According to Wikipedia
In 2003, Lehrer commented that his particular brand of political satire is more difficult in the modern world: “The real issues I don’t think most people touch. The Clinton jokes are all about Monica Lewinsky and all that stuff and not about the important things, like the fact that he wouldn’t ban land mines … I’m not tempted to write a song about George W. Bush. I couldn’t figure out what sort of song I would write. That’s the problem: I don’t want to satirize George Bush and his puppeteers, I want to vaporize them.”[33] Earlier, he had said: “Political satire became obsolete when Henry Kissinger was awarded the Nobel peace prize.”[77]

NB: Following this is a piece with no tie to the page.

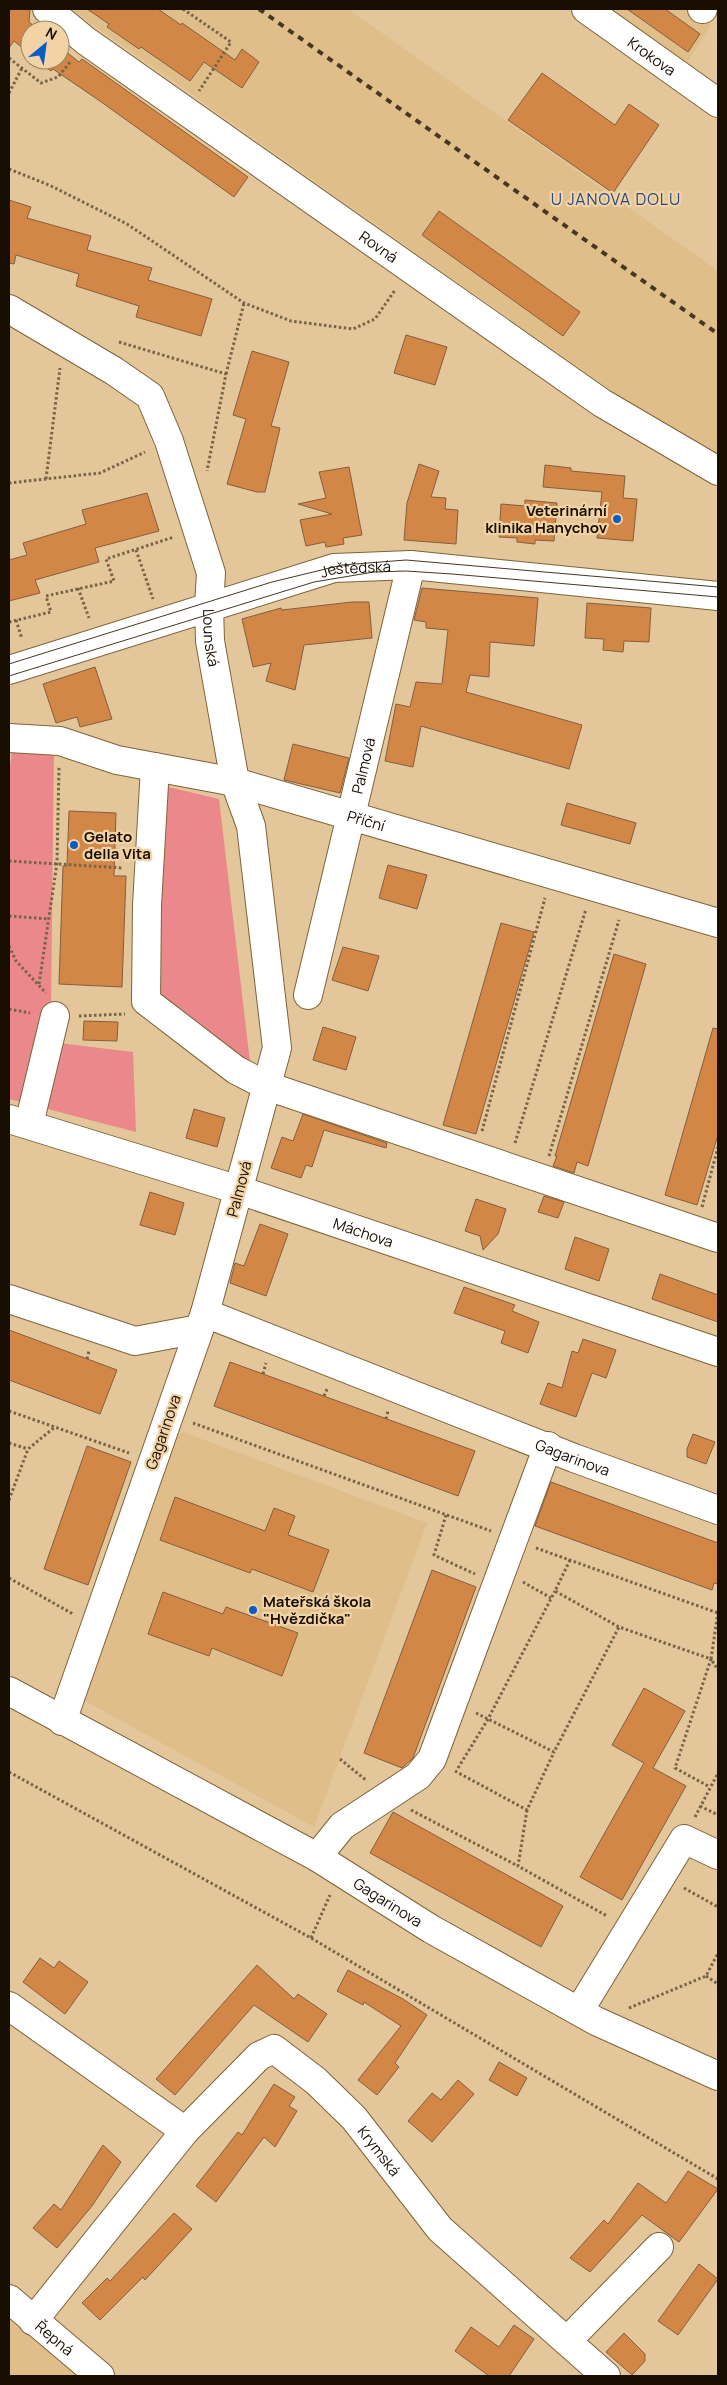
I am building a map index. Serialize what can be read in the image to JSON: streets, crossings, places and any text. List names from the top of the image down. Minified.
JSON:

I think it’s a bit of a reach to call Lehrer “Noam Chomsky with a piano” as someone once did on the BBC. I don’t know if Noam Chomsky ever said anything about Lehrer’s work – they knew each other at least socially, briefly. According to this,
“Lehrer’s raillery—part highbrow, part gutter, delivered with a deadpan smirk—made him a sensation among the members of the Cambridge academic set. “We had a common musician friend, Arthur Berger,” recalls linguist and social critic Noam Chomsky, “And I sometimes heard Lehrer perform live for a small group at Arthur’s home.” “
Anyway, vale Tom Lehrer – a mensch.

Source: The Guardian, May 26, 2024
Further reading
Suilebhan, G. and Gimbel, S. 2025. Tom Lehrer: American Cassandra. Moment Magazine, July 30
Footnotes
(1) Be Prepared is filthy. It was one of the songs on the “play this and you’ll get arrested” list in South Australia. According to Looking For Tom Lehrer, Comedy’s Mysterious Genius the original lyrics included “If you’re out behind the woodshed doing what you’d like to do, just be sure that your companion is a Boy Scout too.” Lehrer later changed that lyric “if you’re looking for adventure of a new and different kind, and you come across a Girl Scout who is similarly inclined “in a futile effort to get a mainstream record deal.”
The more I read about him the more I like him – the comment to 2 Chainz was priceless. Incredible you got a chance to meet him.
Thank you for this article, Marc. Before reading this I had not got beyond a fond memory of his song about the periodic table of chemical elements. Despite the brilliance that he displayed in that, there was clearly much more to Tom Lehrer.
Hi John, sorry for delayed response. Lehrer’s work is brilliant – hilarious, insightful etc. The man could sing, and play a piano. I hope you enjoy listening to his music (all of it, I think, available on Youtube).